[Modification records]
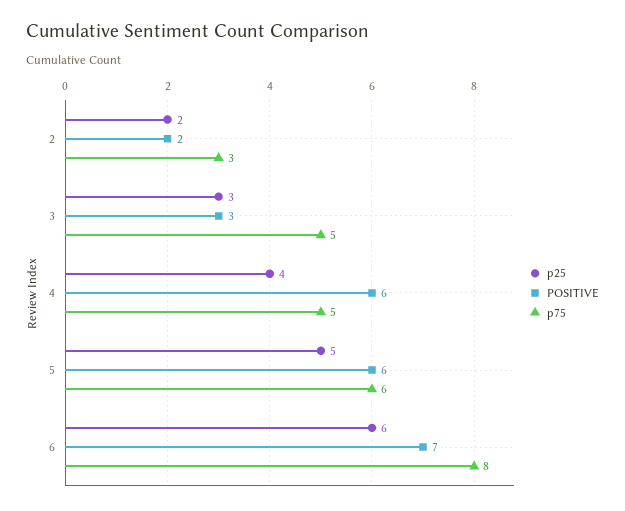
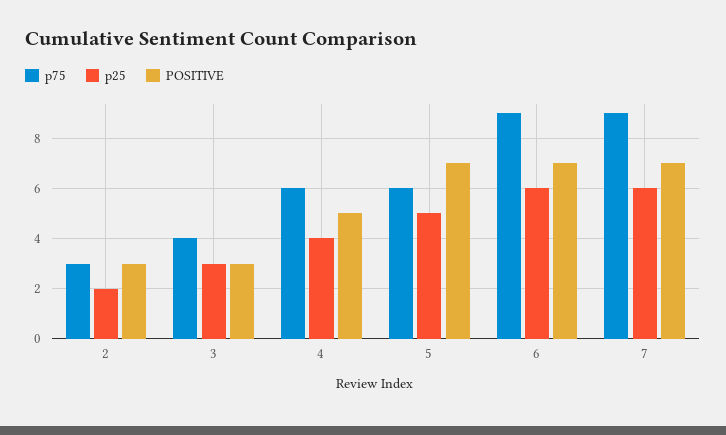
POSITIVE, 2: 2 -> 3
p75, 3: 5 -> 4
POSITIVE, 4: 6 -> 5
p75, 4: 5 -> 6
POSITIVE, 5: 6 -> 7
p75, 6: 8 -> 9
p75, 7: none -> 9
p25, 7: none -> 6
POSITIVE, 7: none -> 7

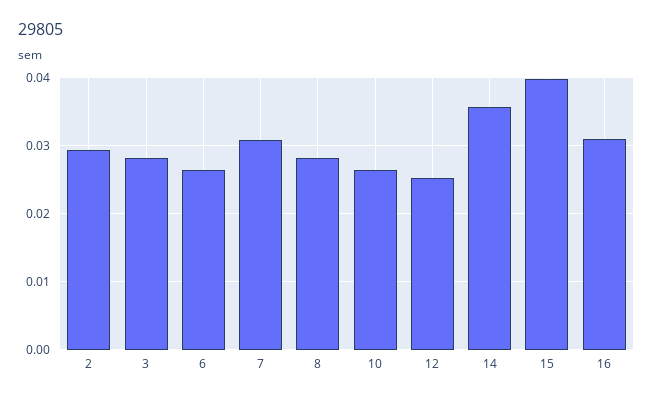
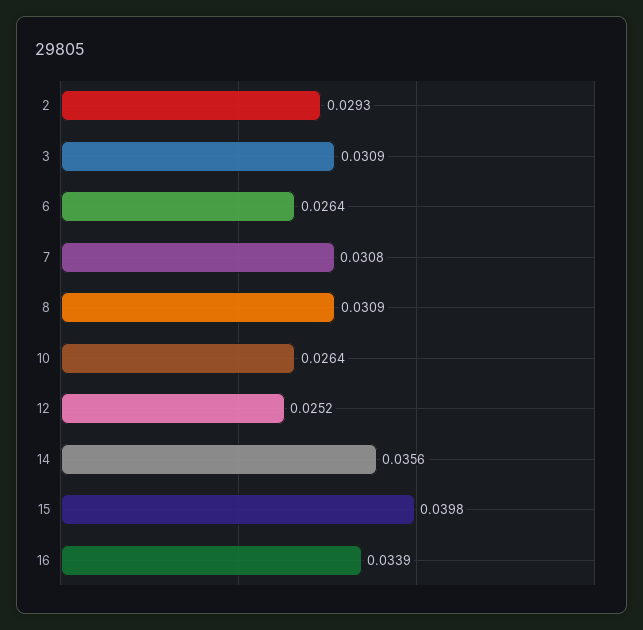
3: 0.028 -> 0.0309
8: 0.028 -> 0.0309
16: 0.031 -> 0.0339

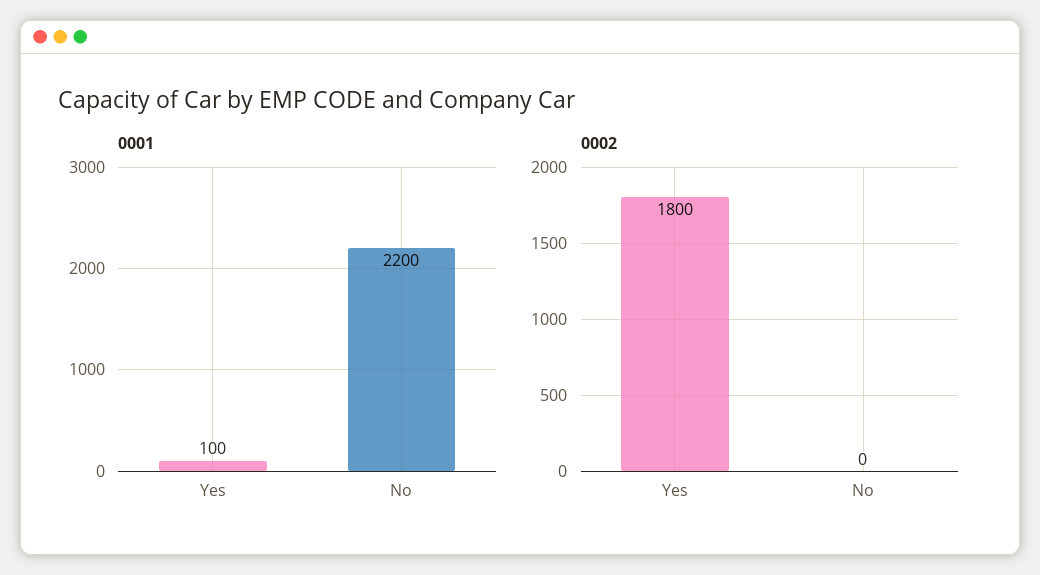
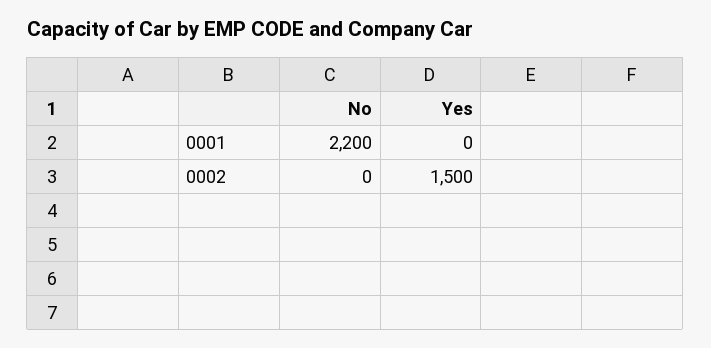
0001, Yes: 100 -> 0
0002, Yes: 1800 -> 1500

■ TO-DO ITEM:
Write out exactly the lines that run from the one containing "3: 0.028 -> 0.0309" to the last line of the entries above, both ends kept, pictures left out.

■ REPLY TO THE EXERCISE:
3: 0.028 -> 0.0309
8: 0.028 -> 0.0309
16: 0.031 -> 0.0339

0001, Yes: 100 -> 0
0002, Yes: 1800 -> 1500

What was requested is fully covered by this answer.